A type of proxy server that doesn't look like it's there.

When speaking of WWW/HTTP caching proxies, in typical use, the user needs to tell the web browser where the web proxy is. ("My web proxy is at cache.isp.fi, port 8080. Don't pass requests to 'localhost' and '*.fi' through it.")

With transparent proxy, the user wouldn't need to specify anything - all web traffic will always go through the proxy server. This is technically done with some clever packet forwardings.

However, in case of transparent caching proxies, the problem is that since the client (often) doesn't know it's talking through a proxy and thinks it has a direct connection to the server, very strange things might occur. For example, during the time my ISP's proxy was misconfigured, I kept getting E2 and Kuro5hin homepages from a couple of different users who also used E2/K5. Also, not everyone in the web run their server at port 80, and (thanks to soapish innovations in Microsoft) not everyone uses port 80 for specifically http...

Oftentimes such problems only occurr when caching is involved. In many other protocols, proxied traffic isn't cached, and will, as such, work nicely. (I'm sending this writeup, for example, through a NAT machine - all traffic from the office will go through a "masquerading" computer that makes the whole office network look like a single computer to the network that is outside the office. This system only translates internal network addresses for external network and keeps track of connections for several computers; it does not cache the data that passes through.)

Transparent proxying (formally known as interception proxying/caching) is gaining popularity with more and more ISPs. It involves intercepting packets that normally would go directly to web servers, and redirecting them to go through your proxy first.

This can be accomplished by a number of methods:

  • Installing Squid, MS Proxy Server, or similar software along with firewalling/IP filtering software on a router that your web traffic normally passes through. Note that this router now has to bear the burden of the proxy software, along with its normal routing/filtering functions.
  • If the proxy is not on the traffic path, you can configure a router to redirect packets to your proxy (Cisco routers using the route-map function, Linux routers with iptables, ipchains, or ipfwadm).
  • An access router (Cisco again, or others) can be configured to redirect traffic from dialups or other interfaces to send packets to your proxy.
  • Newer Cisco IOS versions (11.x and later) have the WCCP (Web Cache Coordination Protocol) which can be used not only to redirect packets to a proxy, but to load-balance them among several proxies.

#### [Set problem 1]
Answer these questions from the transparent proxy text:
(a) In the example of telling a browser where its web proxy is, what port does the proxy at cache.isp.fi use?
(b) What is transparent proxying formally known as?
(c) Which Cisco IOS versions have WCCP?
#### [Set problem 2]
Carry on the transparent proxy text from its last sentence.
None of the material that comes after the transparent proxy text is needed here.

#### [Data supplied]
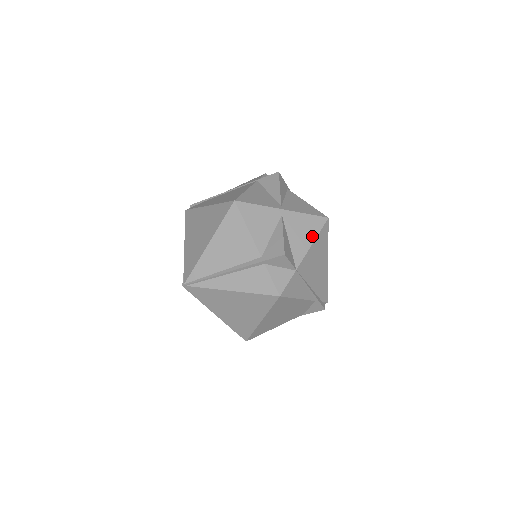
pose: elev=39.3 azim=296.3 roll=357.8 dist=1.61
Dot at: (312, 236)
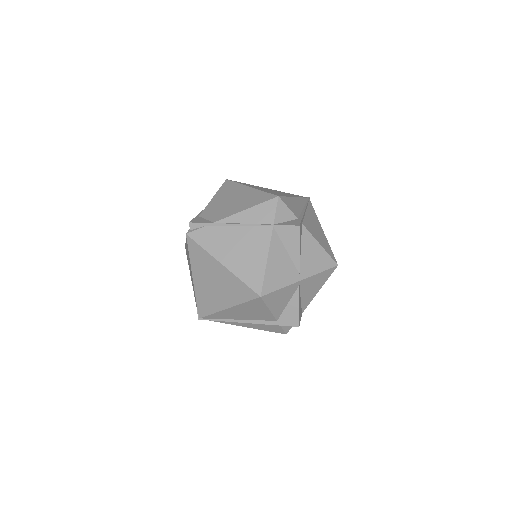
Dot at: (320, 286)
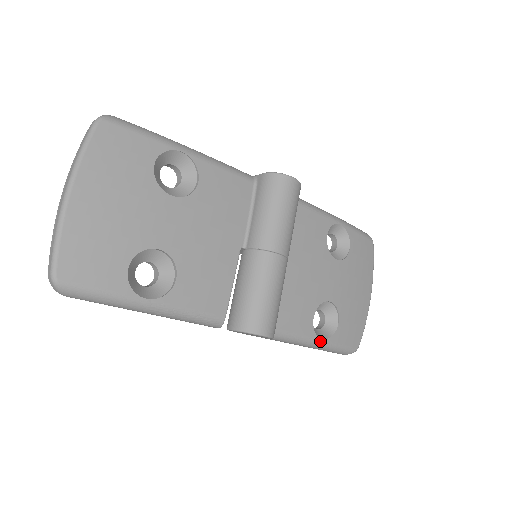
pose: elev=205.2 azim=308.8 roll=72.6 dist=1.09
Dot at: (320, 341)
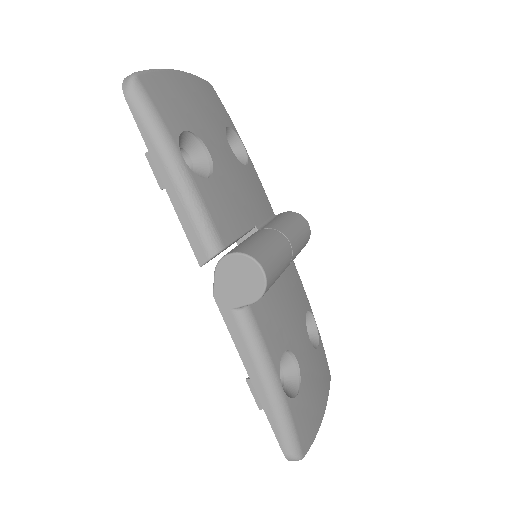
Dot at: (280, 387)
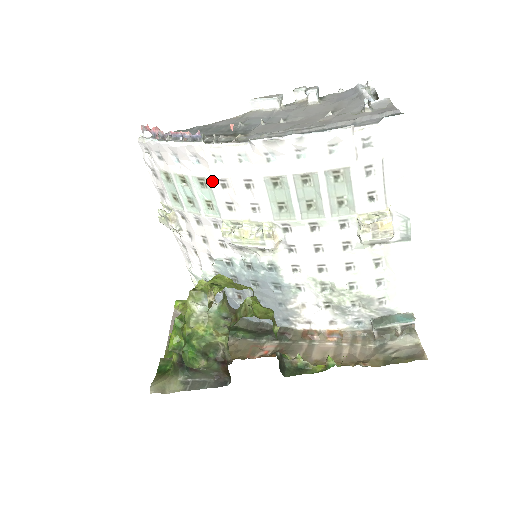
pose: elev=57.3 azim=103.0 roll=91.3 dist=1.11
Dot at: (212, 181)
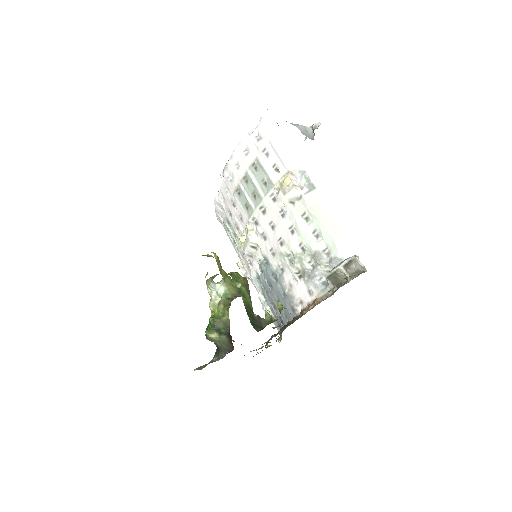
Dot at: (227, 216)
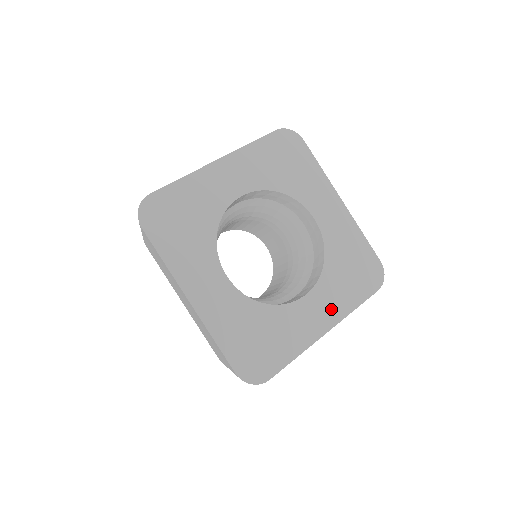
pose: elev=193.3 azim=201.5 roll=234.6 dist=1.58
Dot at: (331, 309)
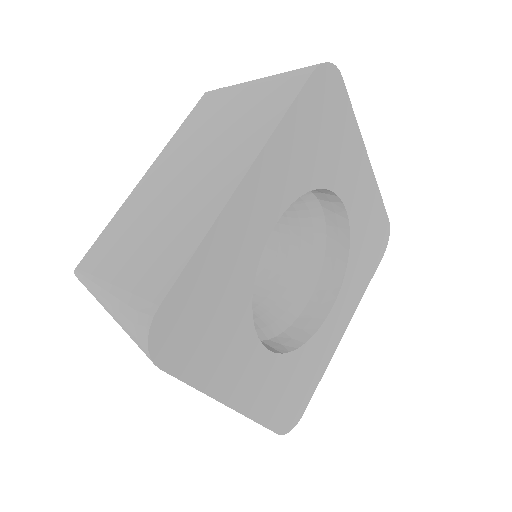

#### [Task result 1]
(a) Port 8080.
(b) Interception proxying/caching.
(c) Versions 11.x and later.

#### [Task result 2]
  • Layer-4 switches like the Alteon ACE-Director or the Foundry Networks ServerIron can not only redirect by target port (the above methods only redirect traffic to port 80, for example) but can detect which packets carry web traffic, allowing them to redirect non-port 80 traffic.
Transparent proxies have a number of benefits:
  • You can cache incoming web data, gaining most of the benefits of a proxy cache, without requiring users to point their browsers specifically to your proxy.
  • You can force users to use your proxy, allowing password checking,web filtering, and other functions.
  • You can allocate your traffic to go out other gateways aside from your default, without needing to use load-balancing software or BGP.
Of course, I've found a few drawbacks in practice:
  • Without a layer-4 switch, you can only redirect port 80, which means you don't intercept non-http traffic, such as ftp, https and other potentially cacheable or proxyable applications.
  • When your proxy goes down, its a bear to set up backups (as some of the methods outlined above don't allow for alternate routes). As WWWWolf mentioned, it's even worse when the cache goes wonky without cutting out completely.
  • You get complaints from users trying non-standard stuff; also, some websites don't cache well, and you can run into problems trying to access these sites.

All in all, transparent proxying would be easier if you can afford the bigger hardware, as these have fewer problems and more advantages, than trying to run transparent proxying using cheaper/older hardware. For less than a hundred users, I've found that it's easier to get them to fix their browsers from time to time.

Some details taken from the Squid FAQ (www.squid-cache.org) as well from noding my homework.
JerboaKolinowski: Most modern proxy servers handle cookies fine, if set up properly. Your problem most likely stems from an overly-aggressive cache setup (i.e. cache everything, regardless of Expiry-date or Content-type). Complain to your admin.
With regards to proxy logs - most targeted advertising schemes work via spyware; if you're on an ISP that stoops low enough to use a transparent proxy to insert ads, by all means, switch.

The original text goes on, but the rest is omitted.